Secure attachment is one of four relationship styles outlined by John Bowlby and Mary Ainsworth in the 1950s and 1960s. It is the natural way people relate to each other in safe and secure social conditions. The remaining three relationship styles: anxious, avoidant, and fearful-avoidant attachment, are all insecure. That is, they are self-protective relationship styles that emerge in uncertain and challenging situations.

In safe and secure families with attentive and responsive parents, children learn their unique, personal experience is welcomed and valued. Children learn to pay attention to their internal thoughts and emotions, express themselves to be heard and understood, and expect a sensitive, caring response. They feel safe sharing their own needs and perspectives and learn to respect others in return.

Humans are naturally sensitive and caring toward family members and close others. Happily, roughly 50% of people in the US interact securely in their intimate relationships.

How Do Securely Attached People Behave?

When people are securely attached, they value giving and receiving emotional support. When in distress, they naturally reach out to loved ones for comfort. If they become excited or surprised, they reach out to share their positive experiences. They prioritize being there to comfort and celebrate others’ experiences in return.
Securely attached people place a high value on their relationships. They frequently demonstrate their affection and appreciation. Conversely, when there is a threat to feelings of closeness, they react decisively to deal with the threat and restore relationship security.
If you are secure in your marriage or partnership, you may resonate with these statements:
  • If something distresses me, I reach out to my partner.
  • When my partner is disturbed, I’m the one person they most need to be there.  
  • What’s most important is my relationship with my partner.
  • My partner and I are good at listening, understanding, and supporting each other. 
  • I get angry at anything and anyone that threatens our relationship. 
  • I can count on my partner to be there for me when I most need them.
  • It’s not my success or my partner’s success, but our success.
  • As long as my partner and I are close and connected, we can face anything.
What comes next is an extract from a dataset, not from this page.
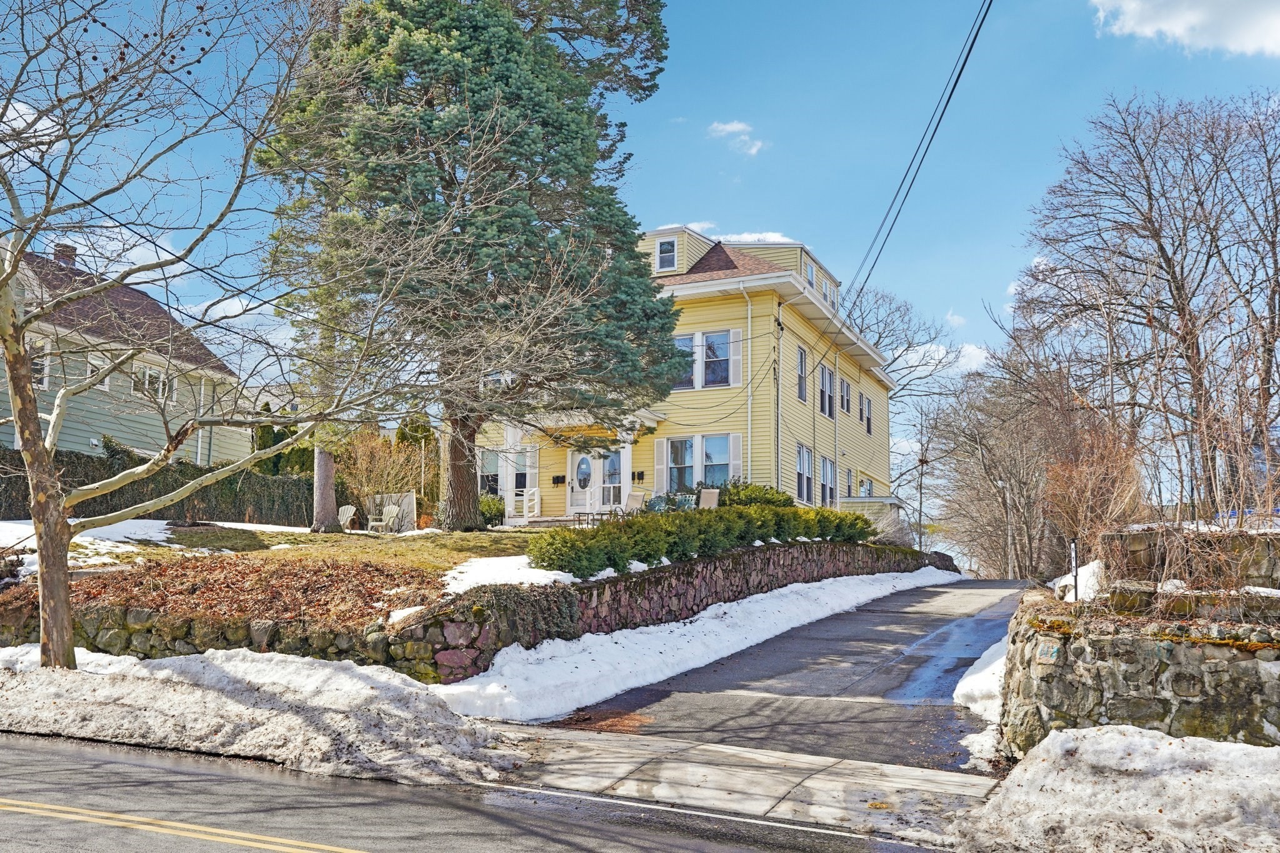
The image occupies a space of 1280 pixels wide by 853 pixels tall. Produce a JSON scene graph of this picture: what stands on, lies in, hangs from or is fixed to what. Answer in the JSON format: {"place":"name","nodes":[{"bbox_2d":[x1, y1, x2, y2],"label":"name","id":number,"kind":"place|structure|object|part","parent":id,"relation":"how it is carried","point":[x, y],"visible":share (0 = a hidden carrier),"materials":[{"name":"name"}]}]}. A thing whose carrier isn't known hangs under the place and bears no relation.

Benefits of Secure Attachment

If you relate securely in your close relationships, you were likely born into a family with the safety and resources to attend to your unique emotional needs. Or perhaps you grew up with an insecure style, but you have been lucky to have a securely attached partner as an adult. Possibly, you have attained secure attachment by doing personal work.
No matter how you get there, being secure in your closest relationships brings tremendous benefits. Secure attachment brings soothing energy to the nervous system, benefitting your physical health, mental health, and all areas of your life. You are happier, less likely to get sick, more likely to recover from serious illness, and more likely to succeed in your career. Moreover, when you feel safe and secure, that soothing energy benefits those around you.

Keeping Your Relationship Strong

Secure attachment is on a continuum and is not something we can take for granted. Most people who are secure have a mixture of secure and insecure (anxious, avoidant, or fearful-avoidant) styles of relating. When situations become stressful or threatening enough, all people connect more insecurely.
For this reason, it is essential to nurture your relationship. One way to do this is to form or strengthen rituals between you in the morning, evening, or other times that are special for you.
Here are some quick ideas to consider:
  1. Start the day with a simple kiss or hug.
  2. Make time every day, even if it’s only a few minutes, to debrief and support each other with the highlights and the lowlights.
  3. Make a big deal of your anniversary.
  4. Work together on planning your celebrations, or take turns surprising each other. 
Most importantly, take time to be curious. What don’t you know about how your partner is feeling? How are they doing? Make space to know your partner even more.